- **Directions**
Transcribe the following records exactly, images excluded.

- **Source data**

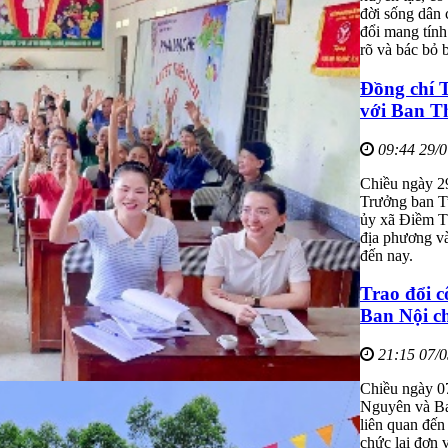
đời sống dân 
đổi mang tính
rõ và bác bỏ 
Đồng chí 
với Ban T
09:44 29/
Chiều ngày 2
Trưởng ban T
ủy xã Điềm Th
địa phương và
đến nay.
Trao đổi c
Ban Nội c
21:15 07/
Chiều ngày 07
Nguyên và Ban
liên quan đến
chức lại đơn 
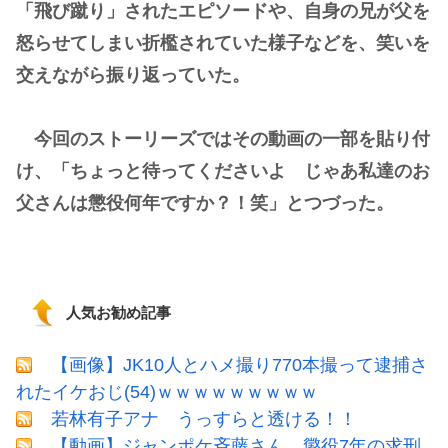
「飛び蹴り」されたエピソードや、自身の兄が父を
怒らせてしまい折檻されていた様子などを、笑いを
交えながら振り返っていた。
今回のストーリーズではその動画の一部を貼り付
け、「ちょっと待ってくださいよ じゃあ私達のお
父さんは懲役何年ですか？！笑」とつづった。
人気お勧め記事
【画像】JK10人とハメ撮り770本撮って逮捕さ
れたイケおじ(54)ｗｗｗｗｗｗｗｗｗ
若林有子アナ うっすらと透ける！！
【動画】ジャンポケ斉藤さん、懲役7年の求刑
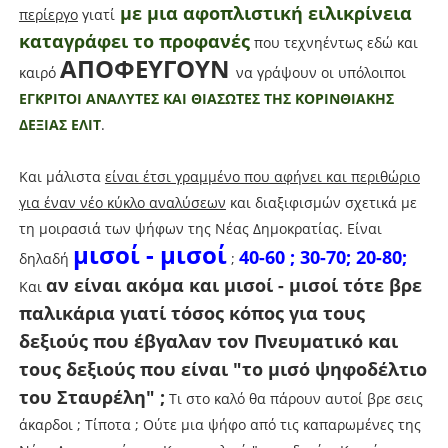
με μια αφοπλιστική ειλικρίνεια
περίεργο
γιατί
καταγράφει το προφανές
που τεχνηέντως εδώ και
ΑΠΟΦΕΥΓΟΥΝ
καιρό
να γράψουν οι υπόλοιποι
ΕΓΚΡΙΤΟΙ ΑΝΑΛΥΤΕΣ ΚΑΙ ΘΙΑΣΩΤΕΣ ΤΗΣ ΚΟΡΙΝΘΙΑΚΗΣ
ΔΕΞΙΑΣ ΕΛΙΤ
.
Και μάλιστα
είναι έτσι γραμμένο που αφήνει και περιθώριο
για έναν νέο κύκλο αναλύσεων
και διαξιφισμών σχετικά με
τη μοιρασιά των ψήφων της Νέας Δημοκρατίας. Είναι
μισοί - μισοί
40-60 ; 30-70; 20-80;
δηλαδή
;
αν είναι ακόμα και μισοί - μισοί τότε βρε
Και
παλικάρια γιατί τόσος κόπος για τους
δεξιούς που έβγαλαν τον Πνευματικό και
τους δεξιούς που είναι "το μισό ψηφοδέλτιο
του Σταυρέλη" ;
Τι στο καλό θα πάρουν αυτοί βρε σεις
άκαρδοι ; Τίποτα ; Ούτε μια ψήφο από τις καπαρωμένες της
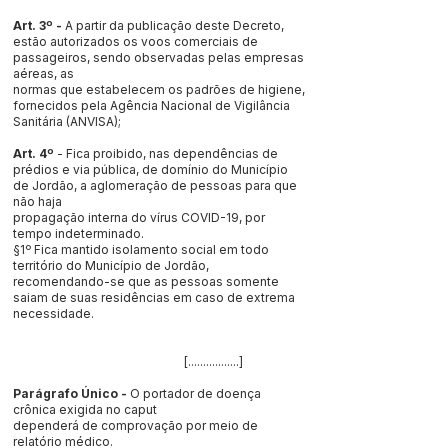
Art. 3º -
A partir da publicação deste Decreto,
estão autorizados os voos comerciais de
passageiros, sendo observadas pelas empresas
aéreas, as
normas que estabelecem os padrões de higiene,
fornecidos pela Agência Nacional de Vigilância
Sanitária (ANVISA);
Art. 4º
- Fica proibido, nas dependências de
prédios e via pública, de domínio do Município
de Jordão, a aglomeração de pessoas para que
não haja
propagação interna do vírus COVID-19, por
tempo indeterminado.
§1º Fica mantido isolamento social em todo
território do Município de Jordão,
recomendando-se que as pessoas somente
saiam de suas residências em caso de extrema
necessidade.
[.................]
Parágrafo Único -
O portador de doença
crônica exigida no caput
dependerá de comprovação por meio de
relatório médico.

- **Exercise solution**
đời sống dân 
đổi mang tính
rõ và bác bỏ 
Đồng chí 
với Ban T
09:44 29/
Chiều ngày 2
Trưởng ban T
ủy xã Điềm Th
địa phương và
đến nay.
Trao đổi c
Ban Nội c
21:15 07/
Chiều ngày 07
Nguyên và Ban
liên quan đến
chức lại đơn 
「飛び蹴り」されたエピソードや、自身の兄が父を
怒らせてしまい折檻されていた様子などを、笑いを
交えながら振り返っていた。
今回のストーリーズではその動画の一部を貼り付
け、「ちょっと待ってくださいよ じゃあ私達のお
父さんは懲役何年ですか？！笑」とつづった。
人気お勧め記事
【画像】JK10人とハメ撮り770本撮って逮捕さ
れたイケおじ(54)ｗｗｗｗｗｗｗｗｗ
若林有子アナ うっすらと透ける！！
【動画】ジャンポケ斉藤さん、懲役7年の求刑
με μια αφοπλιστική ειλικρίνεια
περίεργο
γιατί
καταγράφει το προφανές
που τεχνηέντως εδώ και
ΑΠΟΦΕΥΓΟΥΝ
καιρό
να γράψουν οι υπόλοιποι
ΕΓΚΡΙΤΟΙ ΑΝΑΛΥΤΕΣ ΚΑΙ ΘΙΑΣΩΤΕΣ ΤΗΣ ΚΟΡΙΝΘΙΑΚΗΣ
ΔΕΞΙΑΣ ΕΛΙΤ
.
Και μάλιστα
είναι έτσι γραμμένο που αφήνει και περιθώριο
για έναν νέο κύκλο αναλύσεων
και διαξιφισμών σχετικά με
τη μοιρασιά των ψήφων της Νέας Δημοκρατίας. Είναι
μισοί - μισοί
40-60 ; 30-70; 20-80;
δηλαδή
;
αν είναι ακόμα και μισοί - μισοί τότε βρε
Και
παλικάρια γιατί τόσος κόπος για τους
δεξιούς που έβγαλαν τον Πνευματικό και
τους δεξιούς που είναι "το μισό ψηφοδέλτιο
του Σταυρέλη" ;
Τι στο καλό θα πάρουν αυτοί βρε σεις
άκαρδοι ; Τίποτα ; Ούτε μια ψήφο από τις καπαρωμένες της
Art. 3º -
A partir da publicação deste Decreto,
estão autorizados os voos comerciais de
passageiros, sendo observadas pelas empresas
aéreas, as
normas que estabelecem os padrões de higiene,
fornecidos pela Agência Nacional de Vigilância
Sanitária (ANVISA);
Art. 4º
- Fica proibido, nas dependências de
prédios e via pública, de domínio do Município
de Jordão, a aglomeração de pessoas para que
não haja
propagação interna do vírus COVID-19, por
tempo indeterminado.
§1º Fica mantido isolamento social em todo
território do Município de Jordão,
recomendando-se que as pessoas somente
saiam de suas residências em caso de extrema
necessidade.
[.................]
Parágrafo Único -
O portador de doença
crônica exigida no caput
dependerá de comprovação por meio de
relatório médico.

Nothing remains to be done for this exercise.